History and visit the Rue des Tournelles
Tournelles Street is a street located in Paris near the Place des Vosges in the 3rd and 4th arrondissement. Part of the Marais district, it starts at the Saint-Antoine Street and ends at the Boulevard Beaumarchais. The street is quite large with a size of 580 m in length and 10 to 15.5 m wide. Two metro stations on site: station Chemin Vert and Bastille station.
This highway is composed of two parts. Rue Saint-Antoine and Saint-Gilles merely the first part.

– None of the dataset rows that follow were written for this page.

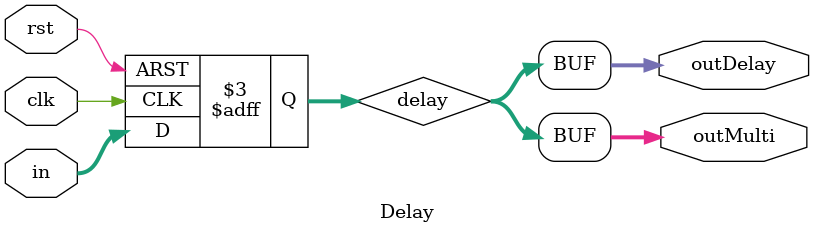
<source format=v>
module Delay(clk, rst, in, outMulti, outDelay);

	input clk, rst;
	input signed [31:0]in;
	output wire signed [31:0]outMulti, outDelay;
	
	reg signed [31:0]delay;
	
	assign outMulti = delay;
	assign outDelay = delay;
	
	always @(posedge clk or negedge rst)
	begin
		if(rst == 1'b0)
			delay <= 32'b0000000000000000_0000000000000000;
		else
			delay <= in;
	end
	
endmodule
</source>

It was called rue Jean Beausire in 1546. She changed her name years later under the name Tournelles street. The origin of this name comes from the Hotel des Tournelles therein erected at the time. Its lesser width was fixed at 10m following a ministerial decision of 3 Thermidor, Year IX and a royal decree of 8 June 1834.
Section connected by Saint-Gilles and the Boulevard Beaumarchais forms the second part. Inaugurated in 1637, it was called small rue Neuve-Saint-Gilles. Its width was arrested at 9m by a ministerial decision of 3 Thermidor, year IX. A royal decree of 8 June 1834, however, brought to 10 m. On 15 July 1839, a prefectural regulated the numbering of the alley and gave him the name Tournelles street.

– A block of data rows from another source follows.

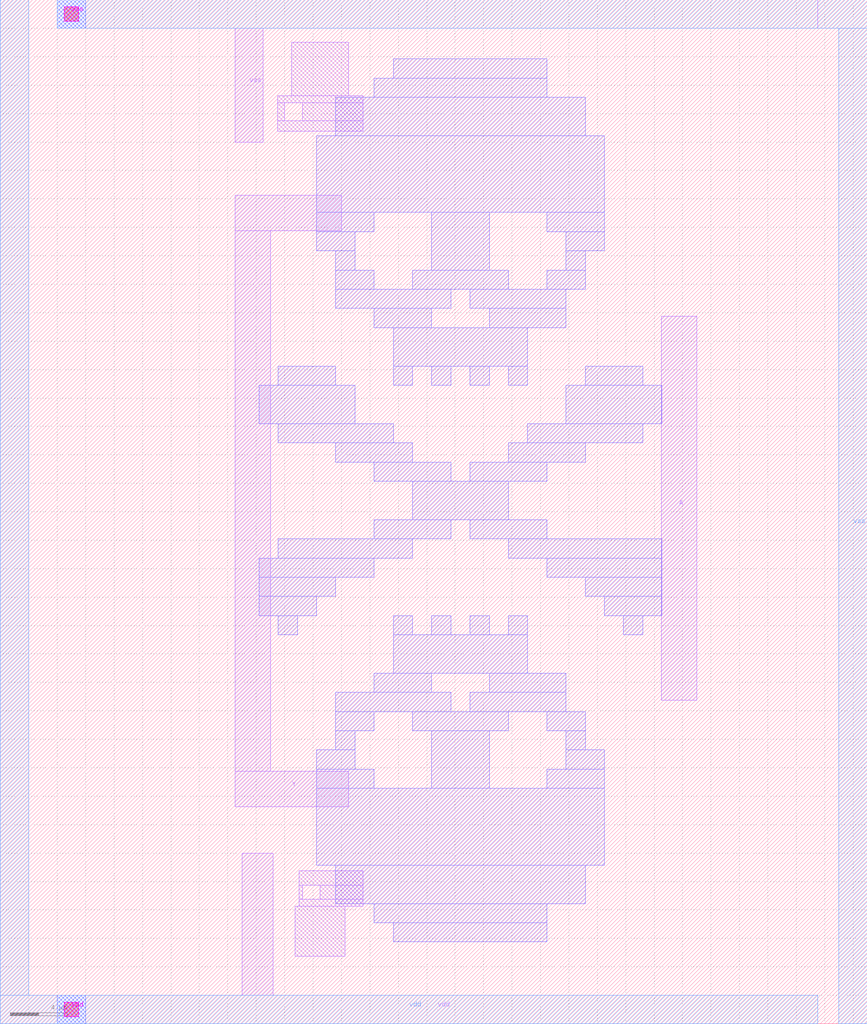
<source format=lef>
VERSION 5.7 ;
  NOWIREEXTENSIONATPIN ON ;
  DIVIDERCHAR "/" ;
  BUSBITCHARS "[]" ;
MACRO skullfet_inverter
  CLASS BLOCK ;
  FOREIGN skullfet_inverter ;
  ORIGIN 4.000 0.000 ;
  SIZE 61.000 BY 72.000 ;
  PIN vss
    DIRECTION INOUT ;
    USE GROUND ;
    SHAPE ABUTMENT ;
    PORT
      LAYER Metal1 ;
        RECT 0.000 70.000 53.500 72.000 ;
        RECT 12.500 62.000 14.500 70.000 ;
      LAYER Via1 ;
        RECT 0.500 70.500 1.500 71.500 ;
      LAYER Metal2 ;
        RECT 0.000 70.000 2.000 72.000 ;
      LAYER Via2 ;
        RECT 0.500 70.500 1.500 71.500 ;
      LAYER Metal3 ;
        RECT 0.000 70.000 2.000 72.000 ;
      LAYER Via3 ;
        RECT 0.500 70.500 1.500 71.500 ;
      LAYER Metal4 ;
        RECT 0.000 70.000 57.000 72.000 ;
        RECT 55.000 0.000 57.000 70.000 ;
    END
  END vss
  PIN vdd
    DIRECTION INOUT ;
    USE POWER ;
    SHAPE ABUTMENT ;
    PORT
      LAYER Metal1 ;
        RECT 13.000 2.000 15.200 12.000 ;
        RECT 0.000 0.000 53.500 2.000 ;
      LAYER Via1 ;
        RECT 0.500 0.500 1.500 1.500 ;
      LAYER Metal2 ;
        RECT 0.000 0.000 2.000 2.000 ;
      LAYER Via2 ;
        RECT 0.500 0.500 1.500 1.500 ;
      LAYER Metal3 ;
        RECT 0.000 0.000 2.000 2.000 ;
      LAYER Via3 ;
        RECT 0.500 0.500 1.500 1.500 ;
      LAYER Metal4 ;
        RECT -4.000 2.000 -2.000 72.000 ;
        RECT -4.000 0.000 53.500 2.000 ;
    END
  END vdd
  PIN Y
    DIRECTION OUTPUT ;
    USE SIGNAL ;
    ANTENNADIFFAREA 317.519989 ;
    PORT
      LAYER Metal1 ;
        RECT 12.500 55.750 20.000 58.250 ;
        RECT 12.500 17.750 15.000 55.750 ;
        RECT 12.500 15.250 20.500 17.750 ;
    END
  END Y
  PIN A
    DIRECTION INPUT ;
    USE SIGNAL ;
    ANTENNAGATEAREA 81.000000 ;
    PORT
      LAYER Metal1 ;
        RECT 42.500 22.750 45.000 49.750 ;
    END
  END A
  OBS
      LAYER Metal1 ;
        RECT 16.500 65.250 20.500 69.000 ;
        RECT 15.500 64.750 21.500 65.250 ;
        RECT 15.500 63.500 16.000 64.750 ;
        RECT 17.250 63.500 21.500 64.750 ;
        RECT 15.500 62.750 21.500 63.500 ;
        RECT 17.000 9.750 21.500 10.750 ;
        RECT 17.000 8.750 17.250 9.750 ;
        RECT 18.500 8.750 21.500 9.750 ;
        RECT 17.000 8.250 21.500 8.750 ;
        RECT 16.750 4.750 20.250 8.250 ;
      LAYER Metal2 ;
        RECT 23.650 66.500 34.450 67.850 ;
        RECT 22.300 65.150 34.450 66.500 ;
        RECT 19.600 62.450 37.150 65.150 ;
        RECT 18.250 57.050 38.500 62.450 ;
        RECT 18.250 55.700 22.300 57.050 ;
        RECT 18.250 54.350 20.950 55.700 ;
        RECT 19.600 53.000 20.950 54.350 ;
        RECT 26.350 53.000 30.400 57.050 ;
        RECT 34.450 55.700 38.500 57.050 ;
        RECT 35.800 54.350 38.500 55.700 ;
        RECT 35.800 53.000 37.150 54.350 ;
        RECT 19.600 51.650 22.300 53.000 ;
        RECT 25.000 51.650 31.750 53.000 ;
        RECT 34.450 51.650 37.150 53.000 ;
        RECT 19.600 50.300 27.700 51.650 ;
        RECT 29.050 50.300 35.800 51.650 ;
        RECT 22.300 48.950 26.350 50.300 ;
        RECT 30.400 48.950 35.800 50.300 ;
        RECT 23.650 46.250 33.100 48.950 ;
        RECT 15.550 44.900 19.600 46.250 ;
        RECT 23.650 44.900 25.000 46.250 ;
        RECT 26.350 44.900 27.700 46.250 ;
        RECT 29.050 44.900 30.400 46.250 ;
        RECT 31.750 44.900 33.100 46.250 ;
        RECT 37.150 44.900 41.200 46.250 ;
        RECT 14.200 42.200 20.950 44.900 ;
        RECT 35.800 42.200 42.550 44.900 ;
        RECT 15.550 40.850 23.650 42.200 ;
        RECT 33.100 40.850 41.200 42.200 ;
        RECT 19.600 39.500 25.000 40.850 ;
        RECT 31.750 39.500 37.150 40.850 ;
        RECT 22.300 38.150 27.700 39.500 ;
        RECT 29.050 38.150 34.450 39.500 ;
        RECT 25.000 35.450 31.750 38.150 ;
        RECT 22.300 34.100 27.700 35.450 ;
        RECT 29.050 34.100 34.450 35.450 ;
        RECT 15.550 32.750 25.000 34.100 ;
        RECT 31.750 32.750 42.550 34.100 ;
        RECT 14.200 31.400 22.300 32.750 ;
        RECT 34.450 31.400 42.550 32.750 ;
        RECT 14.200 30.050 19.600 31.400 ;
        RECT 37.150 30.050 42.550 31.400 ;
        RECT 14.200 28.700 18.250 30.050 ;
        RECT 38.500 28.700 42.550 30.050 ;
        RECT 15.550 27.350 16.900 28.700 ;
        RECT 23.650 27.350 25.000 28.700 ;
        RECT 26.350 27.350 27.700 28.700 ;
        RECT 29.050 27.350 30.400 28.700 ;
        RECT 31.750 27.350 33.100 28.700 ;
        RECT 39.850 27.350 41.200 28.700 ;
        RECT 23.650 24.650 33.100 27.350 ;
        RECT 22.300 23.300 26.350 24.650 ;
        RECT 30.400 23.300 35.800 24.650 ;
        RECT 19.600 21.950 27.700 23.300 ;
        RECT 29.050 21.950 35.800 23.300 ;
        RECT 19.600 20.600 22.300 21.950 ;
        RECT 25.000 20.600 31.750 21.950 ;
        RECT 34.450 20.600 37.150 21.950 ;
        RECT 19.600 19.250 20.950 20.600 ;
        RECT 18.250 17.900 20.950 19.250 ;
        RECT 18.250 16.550 22.300 17.900 ;
        RECT 26.350 16.550 30.400 20.600 ;
        RECT 35.800 19.250 37.150 20.600 ;
        RECT 35.800 17.900 38.500 19.250 ;
        RECT 34.450 16.550 38.500 17.900 ;
        RECT 18.250 11.150 38.500 16.550 ;
        RECT 19.600 8.450 37.150 11.150 ;
        RECT 22.300 7.100 34.450 8.450 ;
        RECT 23.650 5.750 34.450 7.100 ;
  END
END skullfet_inverter
END LIBRARY


</source>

Street Tournelles was in the seventeenth century one of the most popular routes in Paris. Many people lived there. Large institutions are not pitched as the hotel Ninon de l’Enclos, the hotel Jules Hardouin Mansart …
Transfer to the Rue des Tournelles in Paris
Street Tournelles is 24 km from Orly airport, 37 km from Roissy Charles de Gaulle airport and 104 km from Beauvais Airport.